The US government wishes it had gotten the memo on Spectre and Meltdown sooner.

On Wednesday, the Senate Committee on Commerce, Science and Transportation held a hearing on cybersecurity issues related to the Spectre and Meltdown vulnerabilities, which left hundreds of millions of computer chips open to attacks.

The Spectre and Meltdown flaws were first announced in January, after Google's Project Zero, as well as independent researchers, discovered problems with processors that created the vulnerabilities and dated back 20 years. Project Zero is a team of Google security analysts that looks for vulnerabilities in software.

Researchers notified chip companies of Spectre and Meltdown in 2017, but the US government wasn't informed of the vulnerabilities until they were publicly disclosed. That's an issue for lawmakers, who argue the government should have known about the vulnerabilities immediately so that it could protect itself from foreign cyberattacks.

Sen. Bill Nelson, a Democrat from Florida on the committee, pointed out that seven months too long for the companies to wait before disclosing major vulnerabilities, such as Spectre and Meltdown, to the US government.

Joyce Kim, a chief marketing officer for chip designer Arm, told senators the company had informed affected companies 10 days after learning about the vulnerabilities, but wasn't focused on informing US officials immediately.

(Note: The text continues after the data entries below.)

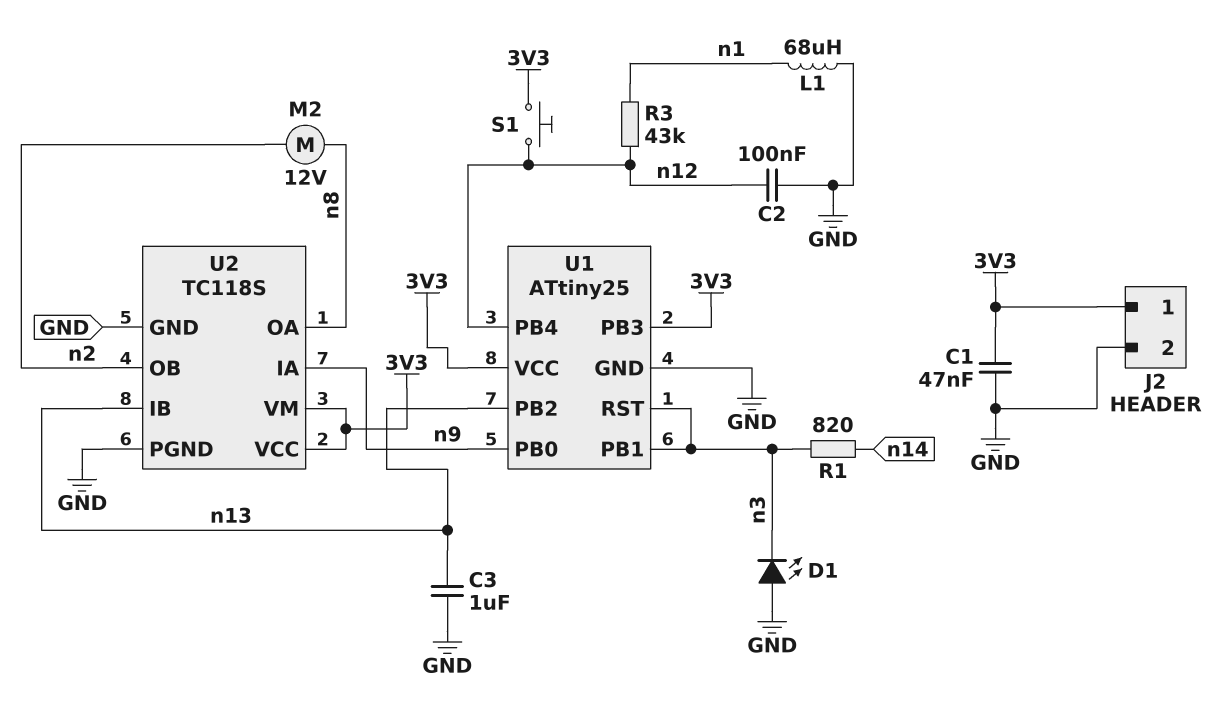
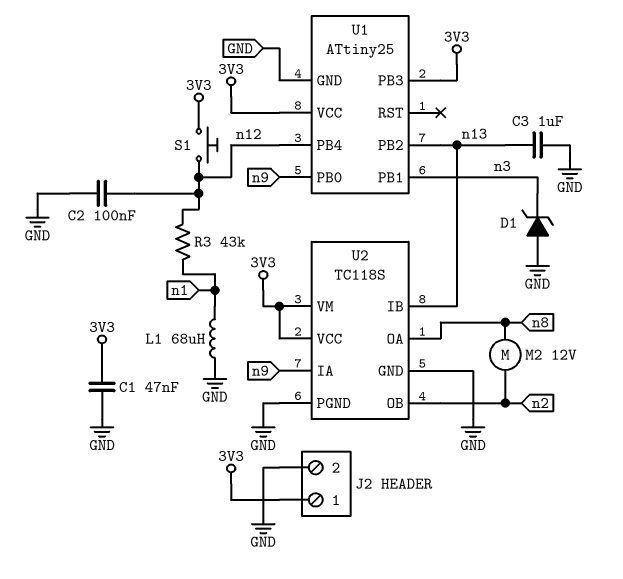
D1: LED (A GND, K n3) -> zener (A GND, K n3)
R1: 820 (n3, n14) -> none
U1 pin RST: n3 -> none

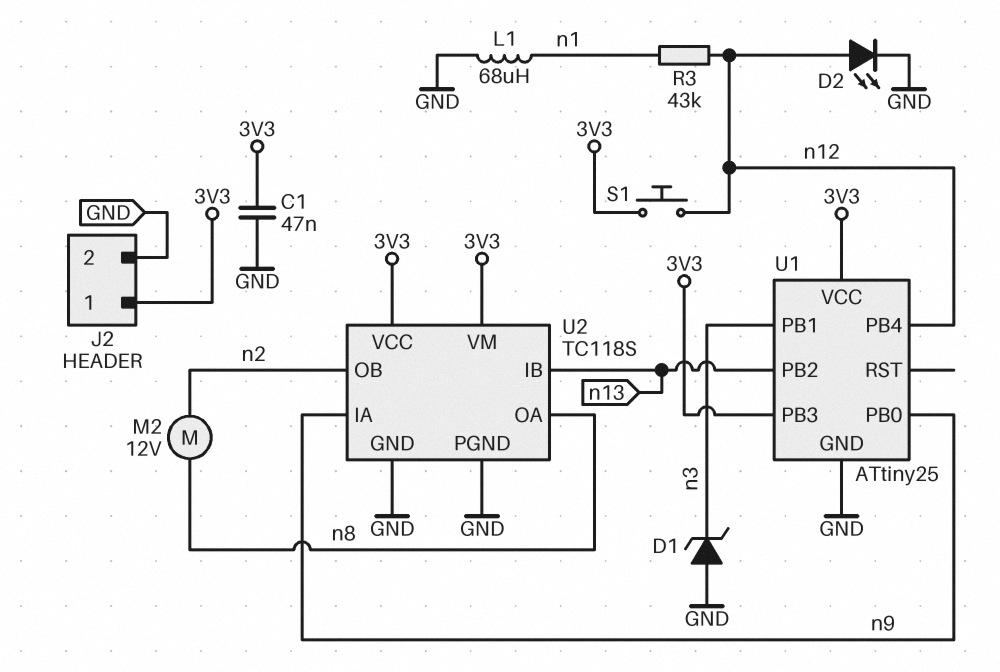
C2: 100nF (GND, n12) -> none
C3: 1uF (GND, n13) -> none
D2: none -> LED (A n12, K GND)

"Given the unprecedented scale of what we were looking at, our focus was assessing the full impact of this vulnerability and getting to potential impacted customers and focusing on developing mitigations," Kim said.

The vulnerabilities allowed potential attackers to read sensitive information that's stored on your CPU. It affected chips from Intel, Arm and AMD. Those chips are used in devices made by major companies like Apple, Google, Microsoft and Amazon.

Because the vulnerability was so widespread, it caused lots of complications with disclosure, Art Manion, a senior vulnerability analyst with CERT, said at the hearing. He pointed out that disclosing vulnerabilities is already a difficult process, but when it's something on the scale of Spectre and Meltdown, it can be even harder.

"A number of things probably combined to lead to insufficiency of US government notification," Manion said. "We are actively working with other industry contacts to remind them of the existing practice of notifying critical infrastructure and important service providers before public disclosure happens to avoid costly surprises."

The fallout is still trickling through, with Google and Microsoft discovering another set of vulnerabilities related to Spectre and Meltdown in May. Updates to fix the flaws haven't been smooth either, sometimes causing slowdowns and sacrificing speed for security.

Senators raised concerns with reports that companies notified Chinese companies about Spectre and Meltdown before the US government, arguing that those companies could have leveraged these flaws for cyberattacks. Sen. Richard Blumenthal, a Democrat from Connecticut, asked if these vulnerabilities would have been "attractive to foreign intelligence services."

Manion said there haven't been any documented cases of Spectre and Meltdown being used for attacks. He called the disclosure process for the two vulnerabilities successful, but added there was room for improvement.

"We hope ongoing that we can adjust this process to not have a situation like Meltdown and Spectre occur again," Manion said.